_DATA UNDER STUDY_
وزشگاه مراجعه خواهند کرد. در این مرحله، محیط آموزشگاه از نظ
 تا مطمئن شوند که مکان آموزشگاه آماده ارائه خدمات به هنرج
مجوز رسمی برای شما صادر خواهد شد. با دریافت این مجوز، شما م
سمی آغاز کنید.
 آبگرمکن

_GOAL OF THE EXERCISE_
Your task is to transcribe all of the entries word for word.

_YOUR RESPONSE_
وزشگاه مراجعه خواهند کرد. در این مرحله، محیط آموزشگاه از نظ
 تا مطمئن شوند که مکان آموزشگاه آماده ارائه خدمات به هنرج
مجوز رسمی برای شما صادر خواهد شد. با دریافت این مجوز، شما م
سمی آغاز کنید.
 آبگرمکن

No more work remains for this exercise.